_EXERCISE DIRECTIONS_:
Only lines with the string "buttons" should be returned from the data below.
START RECORDS FOR THE TASK
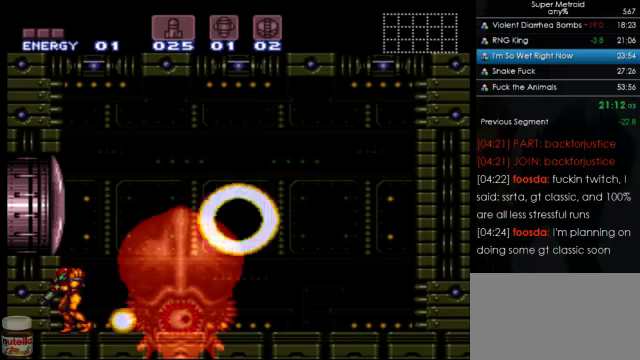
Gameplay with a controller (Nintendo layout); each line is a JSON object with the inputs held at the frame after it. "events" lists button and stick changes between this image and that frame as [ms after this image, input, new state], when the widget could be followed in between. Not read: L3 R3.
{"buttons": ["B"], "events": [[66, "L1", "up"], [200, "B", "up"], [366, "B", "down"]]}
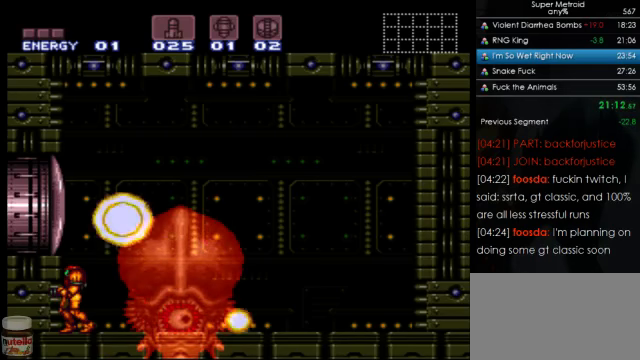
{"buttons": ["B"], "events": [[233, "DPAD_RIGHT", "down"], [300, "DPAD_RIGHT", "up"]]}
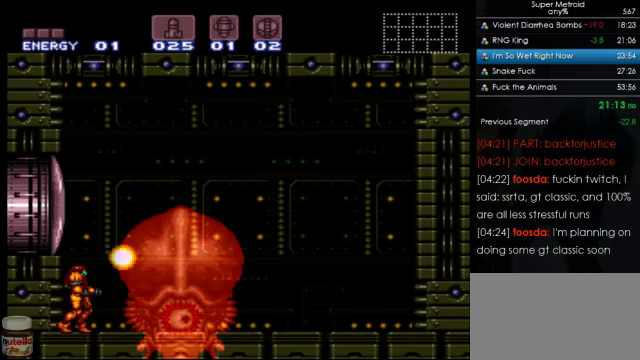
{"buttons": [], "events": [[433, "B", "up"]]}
END RECORDS FOR THE TASK
START RECORDS FOR THE TASK
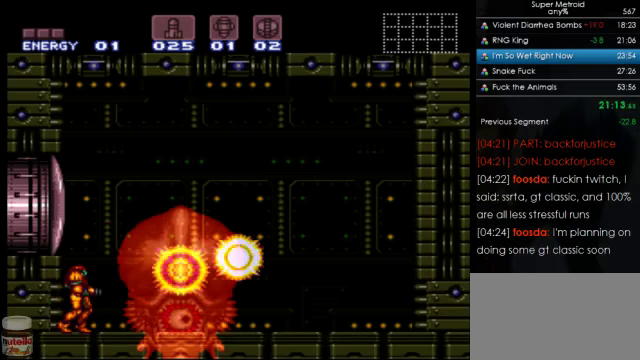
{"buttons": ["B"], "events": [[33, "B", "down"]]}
END RECORDS FOR THE TASK
START RECORDS FOR THE TASK
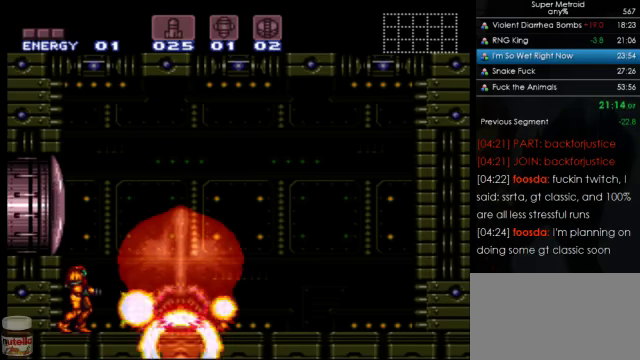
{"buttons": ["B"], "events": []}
END RECORDS FOR THE TASK
_COMPLETED TASK_:
{"buttons": ["B"], "events": [[66, "L1", "up"], [200, "B", "up"], [366, "B", "down"]]}
{"buttons": ["B"], "events": [[233, "DPAD_RIGHT", "down"], [300, "DPAD_RIGHT", "up"]]}
{"buttons": [], "events": [[433, "B", "up"]]}
{"buttons": ["B"], "events": [[33, "B", "down"]]}
{"buttons": ["B"], "events": []}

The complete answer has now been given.